How Do You Pursue Immunization In A 10-year-old Child With A History Of Seizures And Syringe Phobias?
Question, My child is 10 years old with a history of seizures until the age of 3 years, after that immunization has been hampered, now he has a syringe phobia effects often sick when he was a child, when there is an immunization in a runaway school, can I take diphtheria immunization at school even though stage 1 does not participate? my child has also been removed from the tonsils, does it matter? what if stages 1 and 2 did not appear to be immunized? How old can the health center be? thank you
Hello Ms. Ning! Thank you for asking at HealthReplies.com.
Diphtheria is a dangerous infectious disease that attacks the airways. Diphtheria vaccine consists of several types.

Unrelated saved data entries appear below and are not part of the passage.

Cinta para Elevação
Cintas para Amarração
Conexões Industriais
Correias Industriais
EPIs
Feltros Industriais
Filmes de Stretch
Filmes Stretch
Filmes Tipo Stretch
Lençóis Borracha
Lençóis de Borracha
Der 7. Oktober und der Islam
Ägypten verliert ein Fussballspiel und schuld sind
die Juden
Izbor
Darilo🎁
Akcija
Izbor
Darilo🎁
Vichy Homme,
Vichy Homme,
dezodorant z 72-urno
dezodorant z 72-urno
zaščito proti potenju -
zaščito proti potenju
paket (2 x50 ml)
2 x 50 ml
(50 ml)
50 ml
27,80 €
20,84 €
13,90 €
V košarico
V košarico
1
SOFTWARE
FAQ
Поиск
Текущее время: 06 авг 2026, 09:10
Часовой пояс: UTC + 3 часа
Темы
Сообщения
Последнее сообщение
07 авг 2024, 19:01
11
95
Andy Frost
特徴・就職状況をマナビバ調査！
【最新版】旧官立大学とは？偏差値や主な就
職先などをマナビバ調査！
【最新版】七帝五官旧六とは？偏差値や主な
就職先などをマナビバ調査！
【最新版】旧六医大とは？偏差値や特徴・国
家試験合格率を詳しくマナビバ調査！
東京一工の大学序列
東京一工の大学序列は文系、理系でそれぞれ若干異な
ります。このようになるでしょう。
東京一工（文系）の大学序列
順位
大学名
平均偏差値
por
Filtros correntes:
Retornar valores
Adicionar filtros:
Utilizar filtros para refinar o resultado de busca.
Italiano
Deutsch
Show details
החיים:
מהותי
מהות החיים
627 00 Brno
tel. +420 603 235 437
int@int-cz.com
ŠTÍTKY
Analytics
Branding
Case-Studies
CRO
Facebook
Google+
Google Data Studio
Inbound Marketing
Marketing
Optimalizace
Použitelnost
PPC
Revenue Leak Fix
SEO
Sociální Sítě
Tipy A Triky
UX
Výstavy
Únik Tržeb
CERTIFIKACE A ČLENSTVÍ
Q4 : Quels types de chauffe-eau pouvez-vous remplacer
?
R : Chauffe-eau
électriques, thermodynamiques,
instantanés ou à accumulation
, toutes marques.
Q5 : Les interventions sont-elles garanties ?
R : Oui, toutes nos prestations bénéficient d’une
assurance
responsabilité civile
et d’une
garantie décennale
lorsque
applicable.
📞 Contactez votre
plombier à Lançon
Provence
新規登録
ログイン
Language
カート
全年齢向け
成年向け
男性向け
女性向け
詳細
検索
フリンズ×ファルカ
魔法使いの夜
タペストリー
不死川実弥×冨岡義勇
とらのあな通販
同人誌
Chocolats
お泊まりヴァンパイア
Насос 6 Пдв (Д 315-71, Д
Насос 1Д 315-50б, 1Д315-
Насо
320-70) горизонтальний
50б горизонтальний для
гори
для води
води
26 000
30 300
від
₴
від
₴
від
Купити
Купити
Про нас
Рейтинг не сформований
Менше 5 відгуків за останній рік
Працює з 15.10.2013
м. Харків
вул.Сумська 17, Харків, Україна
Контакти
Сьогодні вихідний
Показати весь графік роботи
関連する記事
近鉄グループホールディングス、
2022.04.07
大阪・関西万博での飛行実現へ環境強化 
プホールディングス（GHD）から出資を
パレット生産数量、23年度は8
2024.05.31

Diphtheria vaccine schedule was first given at the age of 2 months, in combination with the tetanus vaccine, pertussis (whooping cough), hepatitis B, and Haemophillus influenzatipe B (DPT-HB-HiB vaccine). DPT-HB-HiB vaccine is given again at the age of 3, 4, 18, and 24 months. Before the age of 6 years, ideally the child has received at least 5 doses of diphtheria vaccine. After that, at school age grades 1, 2, and 3, the diphtheria vaccine given is in combination with tetanus alone (DT and Td vaccines).

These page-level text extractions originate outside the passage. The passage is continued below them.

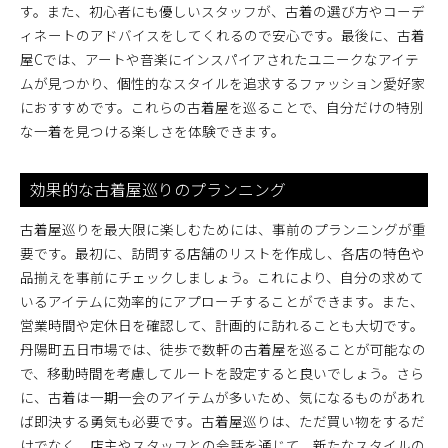
す。また、初心者にも優しいスタッフが、古着の選び方やコーデ
ィネートのアドバイスをしてくれるので安心です。最後に、古着
屋Cでは、アートや音楽にインスパイアされたユニークなアイテ
ムが見つかり、個性的なスタイルを追求するファッション愛好家
におすすめです。これらの古着屋を巡ることで、自分だけの特別
な一着を見つける楽しさを体験できます。
効果的な古着屋巡りのプランニング
古着屋巡りを最大限に楽しむためには、事前のプランニングが重
要です。最初に、訪問する店舗のリストを作成し、各店の特色や
品揃えを事前にチェックしましょう。これにより、自分の求めて
いるアイテムに効率的にアプローチすることができます。また、
営業時間や定休日を確認して、計画的に訪れることも大切です。
丹陽町五日市場では、徒歩で数軒の古着屋を巡ることが可能なの
で、移動時間を考慮してルートを設定すると良いでしょう。さら
に、古着は一期一会のアイテムが多いため、気になるものがあれ
ば即決する勇気も必要です。古着屋巡りは、ただ買い物をするだ
けでなく、店主やスタッフとの会話を通じて、新たなスタイルの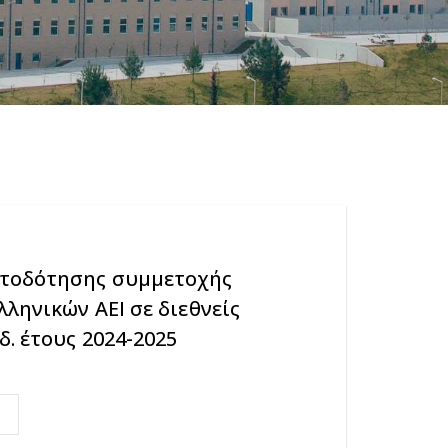
τοδότησης συμμετοχής
ληνικών ΑΕΙ σε διεθνείς
. έτους 2024-2025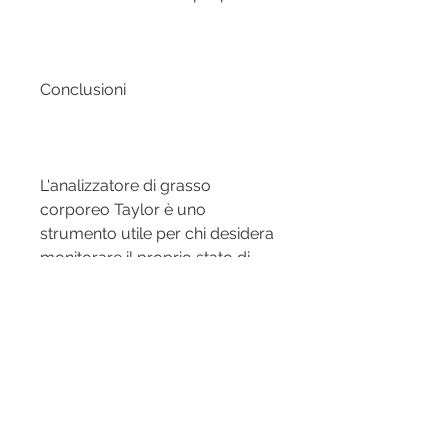
Conclusioni
L'analizzatore di grasso 
corporeo Taylor è uno 
strumento utile per chi desidera 
monitorare il proprio stato di 
salute e fitness. Eseguire le 
istruzioni di scala è importante 
per garantire la precisione dei 
risultati. Ricorda che 
l'analizzatore di grasso 
corporeo Taylor è uno 
strumento di supporto alla 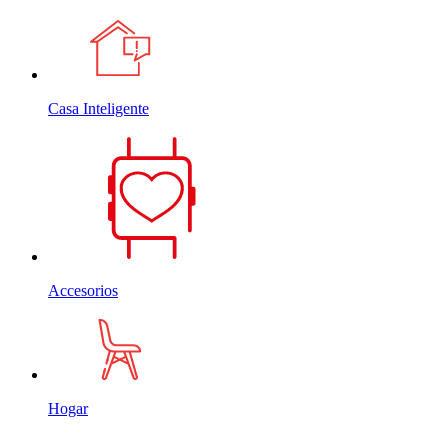
Casa Inteligente
Accesorios
Hogar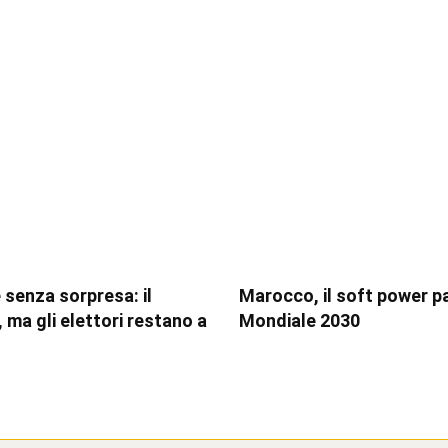
 senza sorpresa: il
Marocco, il soft power p
 ma gli elettori restano a
Mondiale 2030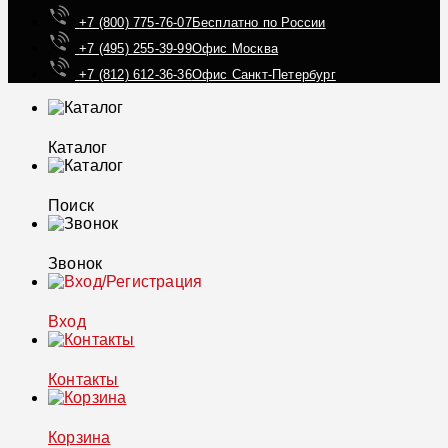
+7 (800) 775-76-07
Бесплатно по России
+7 (495) 255-39-99
Офис Москва
+7 (812) 612-36-36
Офис Санкт-Петербург
Каталог
Поиск
Звонок
Вход
Контакты
Корзина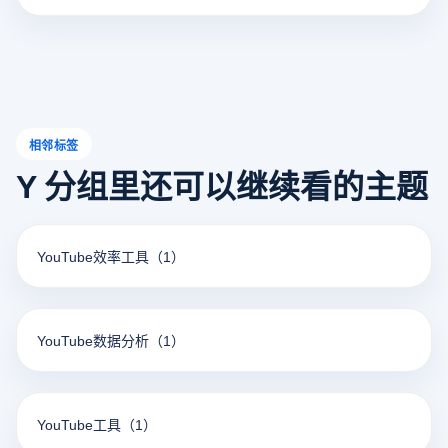
果，实现高效转化。
相邻标签
Y 分组里还可以继续看的主题
YouTube效率工具
（1）
YouTube数据分析
（1）
YouTube工具
（1）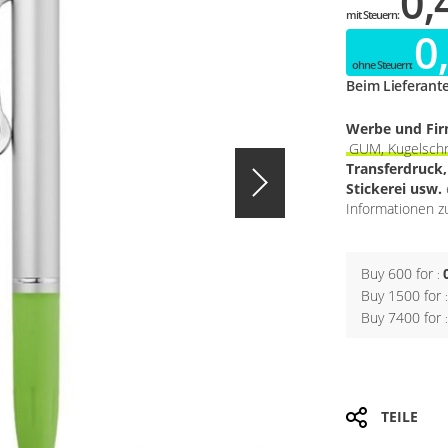
0,
0
Beim Lieferant
Werbe und Fi
GUM, Kugelschr
Transferdruck
Stickerei usw.
Informationen zu
Buy 600 for
Buy 1500 for
Buy 7400 for
TEILE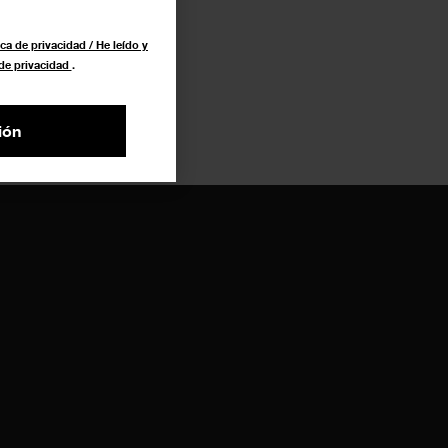
ca de privacidad / He leído y
 de privacidad
.
ión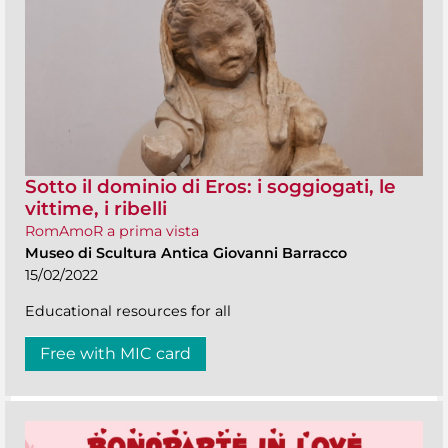
Sotto il dominio di Eros: i soggiogati, le
vittime, i ribelli
RomAmoR a prima vista
Museo di Scultura Antica Giovanni Barracco
15/02/2022
Educational resources for all
Free with MIC card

Because the content of each vaccine is different, if the child has never received a vaccine at all, he should receive DPT-HB-HiB. If the vaccine before the age of 2 years is complete, but has never followed the vaccine at school, the child must receive a vaccine that is DT or given to children in grade 1 elementary school. You should inform the teacher or health worker who comes to your child's school. Alternatively, you can bring your child along with immunization records that your child has received to the doctor at the nearest health center or to the child's specialist doctor. The doctor will provide an appropriate vaccine for your child to pursue vaccines that have not been given. It's never too late to give a vaccine. Immediately give your child a vaccine so that she is protected from various dangerous diseases. The longer it is postponed, the greater the risk of your child having a dangerous infection. Removing tonsils does not make your child unable to receive certain vaccines, your child must still complete all the necessary vaccines.
That's all information from me. I hope this helps.